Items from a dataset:

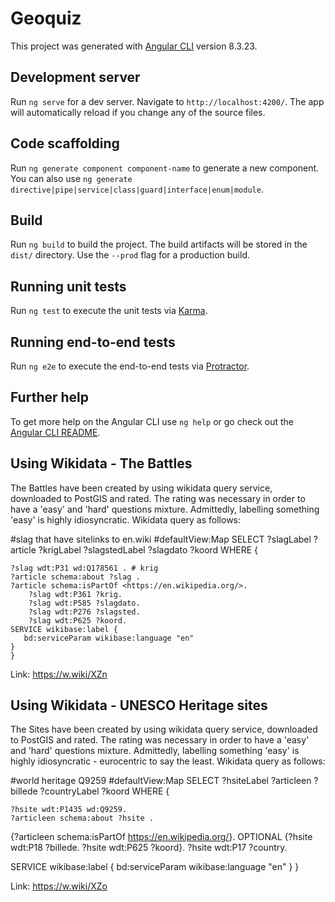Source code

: # Geoquiz

This project was generated with [Angular CLI](https://github.com/angular/angular-cli) version 8.3.23.

## Development server

Run `ng serve` for a dev server. Navigate to `http://localhost:4200/`. The app will automatically reload if you change any of the source files.

## Code scaffolding

Run `ng generate component component-name` to generate a new component. You can also use `ng generate directive|pipe|service|class|guard|interface|enum|module`.

## Build

Run `ng build` to build the project. The build artifacts will be stored in the `dist/` directory. Use the `--prod` flag for a production build.

## Running unit tests

Run `ng test` to execute the unit tests via [Karma](https://karma-runner.github.io).

## Running end-to-end tests

Run `ng e2e` to execute the end-to-end tests via [Protractor](http://www.protractortest.org/).

## Further help

To get more help on the Angular CLI use `ng help` or go check out the [Angular CLI README](https://github.com/angular/angular-cli/blob/master/README.md).

## Using Wikidata - The Battles

The Battles have been created by using wikidata query service, downloaded to PostGIS and rated. The rating was necessary in order to have a 'easy' and 'hard' questions mixture. Admittedly, labelling something 'easy' is highly idiosyncratic. 
Wikidata query as follows:

#slag that have sitelinks to en.wiki
#defaultView:Map
SELECT ?slagLabel ?article ?krigLabel ?slagstedLabel ?slagdato ?koord WHERE {

    ?slag wdt:P31 wd:Q178561 . # krig
    ?article schema:about ?slag .
    ?article schema:isPartOf <https://en.wikipedia.org/>.
        ?slag wdt:P361 ?krig.
        ?slag wdt:P585 ?slagdato.
        ?slag wdt:P276 ?slagsted.
        ?slag wdt:P625 ?koord.
    SERVICE wikibase:label {
       bd:serviceParam wikibase:language "en"
    }
    }

Link: https://w.wiki/XZn

## Using Wikidata - UNESCO Heritage sites

The Sites have been created by using wikidata query service, downloaded to PostGIS and rated. The rating was necessary in order to have a 'easy' and 'hard' questions mixture. Admittedly, labelling something 'easy' is highly idiosyncratic - eurocentric to say the least.
Wikidata query as follows:

#world heritage Q9259
#defaultView:Map
SELECT ?hsiteLabel ?articleen ?billede ?countryLabel ?koord WHERE {

    ?hsite wdt:P1435 wd:Q9259.
    ?articleen schema:about ?hsite .
  {?articleen schema:isPartOf <https://en.wikipedia.org/>}.
  OPTIONAL {?hsite wdt:P18 ?billede.
  ?hsite wdt:P625 ?koord}.
    ?hsite wdt:P17 ?country.
   
  
  
   SERVICE wikibase:label {
       bd:serviceParam wikibase:language "en"
    }
}

Link: https://w.wiki/XZo
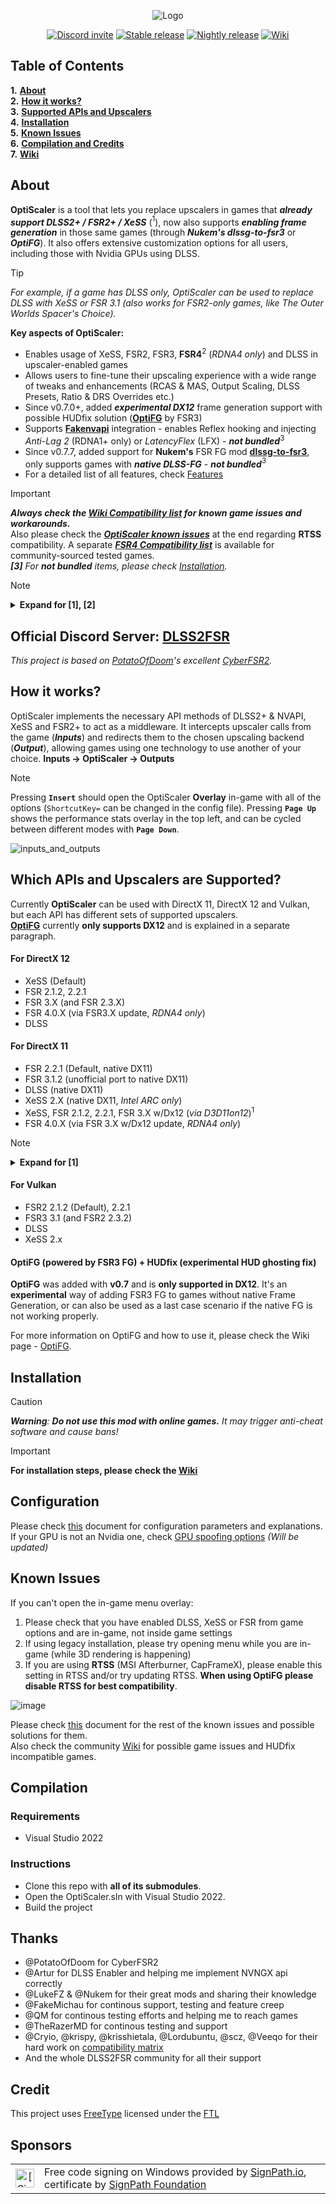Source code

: <div align="center">

![Logo](https://github.com/user-attachments/assets/c7dad5da-0b29-4710-8a57-b58e4e407abd)

</div>

<div align="center">
  <a href="https://discord.gg/2JDHx6kcXB"><img src="https://img.shields.io/badge/DLSS2FSR-blue?style=for-the-badge&logo=discord&logoColor=white&logoSize=auto&color=5865F2" alt="Discord invite"></a>
  <a href="https://github.com/optiscaler/OptiScaler/releases/latest"><img src="https://img.shields.io/badge/Download-Stable-green?style=for-the-badge&logo=github&logoSize=auto" alt="Stable release"></a>
  <a href="https://github.com/optiscaler/OptiScaler/releases/tag/nightly"><img src="https://img.shields.io/badge/Download-Nightly-purple?style=for-the-badge&logo=github&logoSize=auto" alt="Nightly release"></a>
  <a href="https://github.com/optiscaler/OptiScaler/wiki"><img src="https://img.shields.io/badge/Documentation-blue?style=for-the-badge&logo=gitbook&logoColor=white&logoSize=auto" alt="Wiki"></a>
  
</div>

## Table of Contents

**1.** [**About**](#about)  
**2.** [**How it works?**](#how-it-works)  
**3.** [**Supported APIs and Upscalers**](#which-apis-and-upscalers-are-supported)  
**4.** [**Installation**](#installation)  
**5.** [**Known Issues**](#known-issues)  
**6.** [**Compilation and Credits**](#compilation)  
**7.** [**Wiki**](https://github.com/optiscaler/OptiScaler/wiki)

## About

**OptiScaler** is a tool that lets you replace upscalers in games that ***already support DLSS2+ / FSR2+ / XeSS*** ($`^1`$), now also supports ***enabling frame generation*** in those same games (through ***Nukem's dlssg-to-fsr3*** or ***OptiFG***). It also offers extensive customization options for all users, including those with Nvidia GPUs using DLSS.

> [!TIP]
> _For example, if a game has DLSS only, OptiScaler can be used to replace DLSS with XeSS or FSR 3.1 (also works for FSR2-only games, like The Outer Worlds Spacer's Choice)._

**Key aspects of OptiScaler:**
- Enables usage of XeSS, FSR2, FSR3, **FSR4**$`^2`$ (_RDNA4 only_) and DLSS in upscaler-enabled games
- Allows users to fine-tune their upscaling experience with a wide range of tweaks and enhancements (RCAS & MAS, Output Scaling, DLSS Presets, Ratio & DRS Overrides etc.)
- Since v0.7.0+, added ***experimental DX12*** frame generation support with possible HUDfix solution ([**OptiFG**](#optifg-powered-by-fsr3-fg--hudfix-experimental-hud-ghosting-fix) by FSR3)
- Supports [**Fakenvapi**](#installation) integration - enables Reflex hooking and injecting _Anti-Lag 2_ (RDNA1+ only) or _LatencyFlex_ (LFX) - **_not bundled_**$`^3`$  
- Since v0.7.7, added support for **Nukem's** FSR FG mod [**dlssg-to-fsr3**](#installation), only supports games with ***native DLSS-FG*** - **_not bundled_**$`^3`$  
- For a detailed list of all features, check [Features](Features.md)


> [!IMPORTANT]
> _**Always check the [Wiki Compatibility list](https://github.com/optiscaler/OptiScaler/wiki) for known game issues and workarounds.**_  
> Also please check the  [***OptiScaler known issues***](#known-issues) at the end regarding **RTSS** compatibility.
> A separate [***FSR4 Compatibility list***](https://github.com/optiscaler/OptiScaler/wiki/FSR4-Compatibility-List) is available for community-sourced tested games.  
> ***[3]** For **not bundled** items, please check [Installation](#installation).*  

> [!NOTE]
> <details>
>  <summary><b>Expand for [1], [2] </b></summary>  
>  
> ***[1]** Regarding **XeSS**, since Unreal Engine plugin does not provide depth, replacing in-game XeSS breaks other upscalers (e.g. Redout 2 as a XeSS-only game), but you can still apply RCAS sharpening to XeSS to reduce blurry visuals (in short, if it's a UE game, in-game XeSS only works with XeSS in OptiScaler overlay).*
>
> *Regarding **FSR inputs**, FSR 3.1 is the first version with a fully standardised, forward-looking API and should be fully supported. Since FSR2 and FSR3 support custom interfaces, game support will depend on the developers' implementation. With Unreal Engine games, you might need [ini tweaks](https://github.com/optiscaler/OptiScaler/wiki/Unreal-Engine-Tweaks) for FSR inputs.*  
>
> ***[2]** Regarding **FSR4**, support added with recent Nightly builds. Please check [FSR4 Compatibility list](https://github.com/optiscaler/OptiScaler/wiki/FSR4-Compatibility-List) for known supported games and general info.*
> 
> </details>


## Official Discord Server: [DLSS2FSR](https://discord.gg/2JDHx6kcXB)

*This project is based on [PotatoOfDoom](https://github.com/PotatoOfDoom)'s excellent [CyberFSR2](https://github.com/PotatoOfDoom/CyberFSR2).*

## How it works?
OptiScaler implements the necessary API methods of DLSS2+ & NVAPI, XeSS and FSR2+ to act as a middleware. It intercepts upscaler calls from the game (_**Inputs**_) and redirects them to the chosen upscaling backend (_**Output**_), allowing games using one technology to use another of your choice. **Inputs -> OptiScaler -> Outputs**
> [!NOTE]
> Pressing **`Insert`** should open the OptiScaler **Overlay** in-game with all of the options (`ShortcutKey=` can be changed in the config file). Pressing **`Page Up`** shows the performance stats overlay in the top left, and can be cycled between different modes with **`Page Down`**.

![inputs_and_outputs](https://github.com/user-attachments/assets/ddc27ab3-7ce4-428e-93d7-cf52333ffa69)

## Which APIs and Upscalers are Supported?
Currently **OptiScaler** can be used with DirectX 11, DirectX 12 and Vulkan, but each API has different sets of supported upscalers.  
[**OptiFG**](#optifg-powered-by-fsr3-fg--hudfix-experimental-hud-ghosting-fix) currently **only supports DX12** and is explained in a separate paragraph.

#### For DirectX 12
- XeSS (Default)
- FSR 2.1.2, 2.2.1
- FSR 3.X (and FSR 2.3.X)
- FSR 4.0.X (via FSR3.X update, _RDNA4 only_)
- DLSS

#### For DirectX 11
- FSR 2.2.1 (Default, native DX11)
- FSR 3.1.2 (unofficial port to native DX11)
- DLSS (native DX11)
- XeSS 2.X (native DX11, _Intel ARC only_)
- XeSS, FSR 2.1.2, 2.2.1, FSR 3.X w/Dx12 (_via D3D11on12_)$`^1`$
- FSR 4.0.X (via FSR 3.X w/Dx12 update, _RDNA4 only_)

> [!NOTE]
> <details>
>  <summary><b>Expand for [1]</b></summary>
>
> _**[1]** These implementations use a background DirectX12 device to be able to use Dirext12-only upscalers. There is a 10-15% performance penalty for this method, but allows many more upscaler options. Also native DirectX11 implementation of FSR 2.2.1 is a backport from Unity renderer and has its own problems of which some were fixed by OptiScaler._
> </details>

#### For Vulkan
- FSR2 2.1.2 (Default), 2.2.1
- FSR3 3.1 (and FSR2 2.3.2)
- DLSS
- XeSS 2.x

#### OptiFG (powered by FSR3 FG) + HUDfix (experimental HUD ghosting fix) 
**OptiFG** was added with **v0.7** and is **only supported in DX12**. 
It's an **experimental** way of adding FSR3 FG to games without native Frame Generation, or can also be used as a last case scenario if the native FG is not working properly.

For more information on OptiFG and how to use it, please check the Wiki page - [OptiFG](https://github.com/optiscaler/OptiScaler/wiki/OptiFG).


## Installation
> [!CAUTION]
> _**Warning**: **Do not use this mod with online games.** It may trigger anti-cheat software and cause bans!_

> [!IMPORTANT]
> **For installation steps, please check the [**Wiki**](https://github.com/optiscaler/OptiScaler/wiki)**  

## Configuration
Please check [this](Config.md) document for configuration parameters and explanations. If your GPU is not an Nvidia one, check [GPU spoofing options](Spoofing.md) *(Will be updated)*

## Known Issues
If you can't open the in-game menu overlay:
1. Please check that you have enabled DLSS, XeSS or FSR from game options and are in-game, not inside game settings
2. If using legacy installation, please try opening menu while you are in-game (while 3D rendering is happening)
3. If you are using **RTSS** (MSI Afterburner, CapFrameX), please enable this setting in RTSS and/or try updating RTSS. **When using OptiFG please disable RTSS for best compatibility**.
 
 ![image](https://github.com/optiscaler/OptiScaler/assets/35529761/8afb24ac-662a-40ae-a97c-837369e03fc7)

Please check [this](Issues.md) document for the rest of the known issues and possible solutions for them.  
Also check the community [Wiki](https://github.com/optiscaler/OptiScaler/wiki) for possible game issues and HUDfix incompatible games.

## Compilation

### Requirements
* Visual Studio 2022

### Instructions
* Clone this repo with **all of its submodules**.
* Open the OptiScaler.sln with Visual Studio 2022.
* Build the project

## Thanks
* @PotatoOfDoom for CyberFSR2
* @Artur for DLSS Enabler and helping me implement NVNGX api correctly
* @LukeFZ & @Nukem for their great mods and sharing their knowledge 
* @FakeMichau for continous support, testing and feature creep
* @QM for continous testing efforts and helping me to reach games
* @TheRazerMD for continous testing and support
* @Cryio, @krispy, @krisshietala, @Lordubuntu, @scz, @Veeqo for their hard work on [compatibility matrix](https://docs.google.com/spreadsheets/d/1qsvM0uRW-RgAYsOVprDWK2sjCqHnd_1teYAx00_TwUY)
* And the whole DLSS2FSR community for all their support

## Credit
This project uses [FreeType](https://gitlab.freedesktop.org/freetype/freetype) licensed under the [FTL](https://gitlab.freedesktop.org/freetype/freetype/-/blob/master/docs/FTL.TXT)

## Sponsors
<table>
 <tbody>
  <tr>
   <td align="center"><img alt="[SignPath]" src="https://avatars.githubusercontent.com/u/34448643" height="30"/></td>
   <td>Free code signing on Windows provided by <a href="https://signpath.io/">SignPath.io</a>, certificate by <a href="https://signpath.org/">SignPath Foundation</a></td>
  </tr>
 </tbody>
</table>

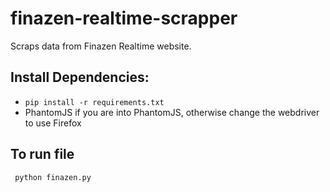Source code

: # finazen-realtime-scrapper
Scraps data from Finazen Realtime website.

## Install Dependencies:
* `pip install -r requirements.txt`
* PhantomJS if you are into PhantomJS, otherwise change the webdriver to use Firefox

## To run file
` python finazen.py`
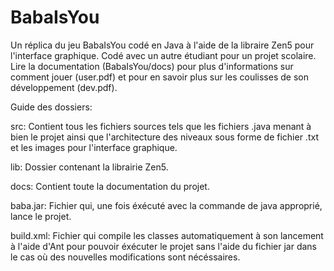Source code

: # BabaIsYou

Un réplica du jeu BabaIsYou codé en Java à l'aide de la libraire Zen5 pour l'interface graphique. Codé avec un autre étudiant pour un projet scolaire.
Lire la documentation (BabaIsYou/docs) pour plus d'informations sur comment jouer (user.pdf) et pour en savoir plus sur les coulisses de son développement (dev.pdf).

Guide des dossiers:

src: Contient tous les fichiers sources tels que les fichiers .java menant à bien le projet ainsi que l'architecture des niveaux sous forme de fichier .txt et les images pour l'interface graphique.

lib: Dossier contenant la librairie Zen5.

docs: Contient toute la documentation du projet.

baba.jar: Fichier qui, une fois éxécuté avec la commande de java approprié, lance le projet.

build.xml: Fichier qui compile les classes automatiquement à son lancement à l'aide d'Ant pour pouvoir éxécuter le projet sans l'aide du fichier jar dans le cas où des nouvelles modifications sont nécéssaires.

* ACTIVITY *
Edit the records from the very start through the line that contains "## Code scaffolding", changing "dev server" to "development server" and keeping everything else the same. Give back only those lines, without the pictures.

* RESULT FOR THIS EXERCISE *
Source code

: # Geoquiz

This project was generated with [Angular CLI](https://github.com/angular/angular-cli) version 8.3.23.

## Development server

Run `ng serve` for a development server. Navigate to `http://localhost:4200/`. The app will automatically reload if you change any of the source files.

## Code scaffolding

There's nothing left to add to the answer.